For fun I'm making a language that's a superset of Lox and Monkey, the language from the book by Thorsten Ball.

> The end product will be useless for others

I like your honesty!

Well, it looks like you've got something working so you've accomplished your goal, where do you feel you are falling short?

Also there are a ton of good tutorials out there I assume, have you not found any? (not checked as I don't need them, but it's the interweb so...)

Might not be exactly what you want but the pay-what-you-can (free to read) online book Beautiful Racket[0] is an amazing resource for learning how to build languages. In the words of Alan Kay, "Lisp isn't a language, it's a building material".

The last project is implementing an extended version of BASIC that supports interop with Racket, so as imperative as it gets.

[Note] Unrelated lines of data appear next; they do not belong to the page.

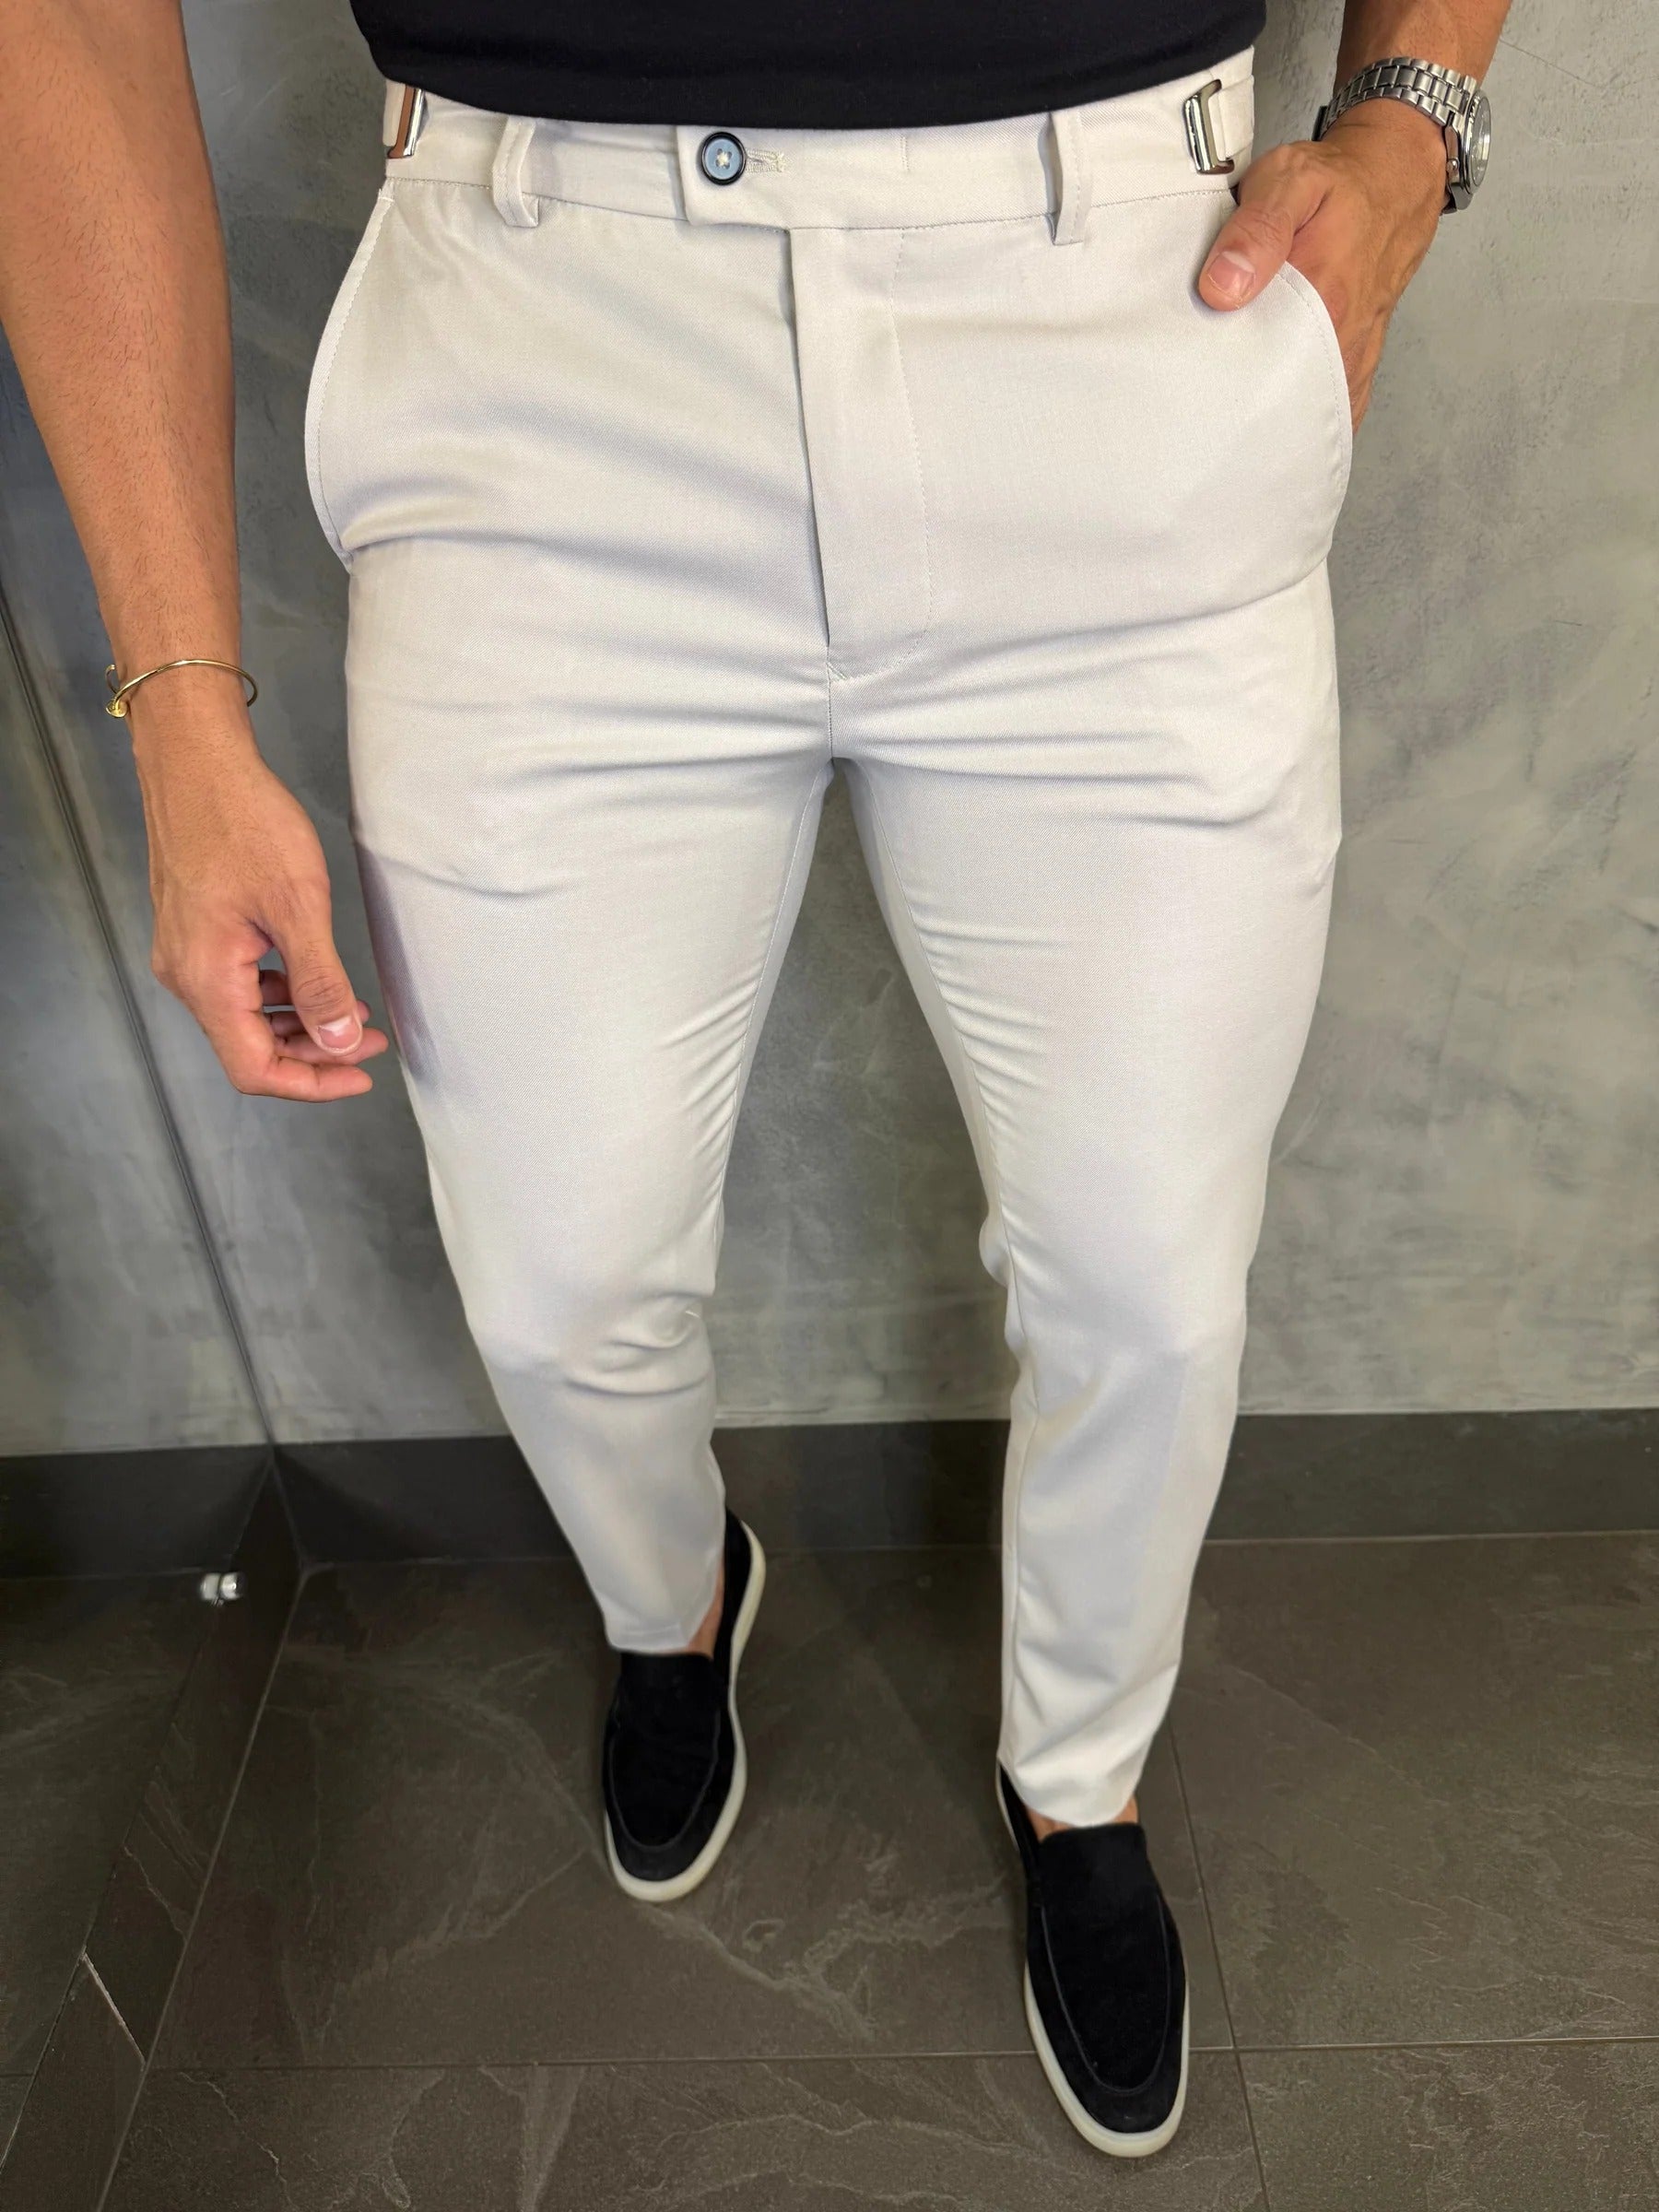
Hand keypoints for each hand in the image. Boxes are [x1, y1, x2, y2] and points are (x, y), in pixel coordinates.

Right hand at [130, 679, 388, 1100]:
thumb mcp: (298, 905)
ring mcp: (185, 952)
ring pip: (245, 1018)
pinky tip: (314, 980)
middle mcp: (186, 974)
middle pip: (250, 1049)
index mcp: (206, 978)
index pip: (254, 1069)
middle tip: (369, 1041)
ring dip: (299, 1024)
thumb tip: (339, 1041)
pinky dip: (280, 993)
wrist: (196, 761)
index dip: (311, 1083)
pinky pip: (236, 984)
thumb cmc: (243, 821)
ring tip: (350, 1014)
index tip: (360, 1073)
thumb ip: (320, 982)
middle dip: (314, 1054)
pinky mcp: (194, 930)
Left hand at [1197, 99, 1450, 431]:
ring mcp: (1350, 357)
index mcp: (1323, 301)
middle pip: (1276, 401)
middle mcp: (1339, 339)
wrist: (1394, 182)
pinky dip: (1297, 420)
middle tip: (1201, 398)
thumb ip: (1256, 230)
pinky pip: (1326, 410)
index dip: (1216, 380)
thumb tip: (1222, 286)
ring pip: (1302, 411)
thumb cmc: (1338, 184)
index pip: (1255, 369)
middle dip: (1237, 408)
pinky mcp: (1355, 365)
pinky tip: (1271, 419)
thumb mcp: (1290, 181)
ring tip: (1230, 412)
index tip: (1187, 377)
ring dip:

[0] https://beautifulracket.com/

> The last project is implementing an extended version of BASIC

Thanks! This sounds very interesting! Cheers!

Always cool to see people experimenting with languages! I'm doing a similar thing with wheel-lang [0], which started as pretty purely imperative, but is starting to grow some object-oriented features.

Nystrom's Crafting Interpreters is a great resource; I've also liked Compiling to Assembly From Scratch [1] and Write You a Haskell [2].

[0] https://github.com/DylanSp/wheel-lang/

[1] https://keleshev.com/compiling-to-assembly-from-scratch/

[2] http://dev.stephendiehl.com/fun/

Cool! And I hope as well learn a lot (from building wheel-lang)! Thanks for the links!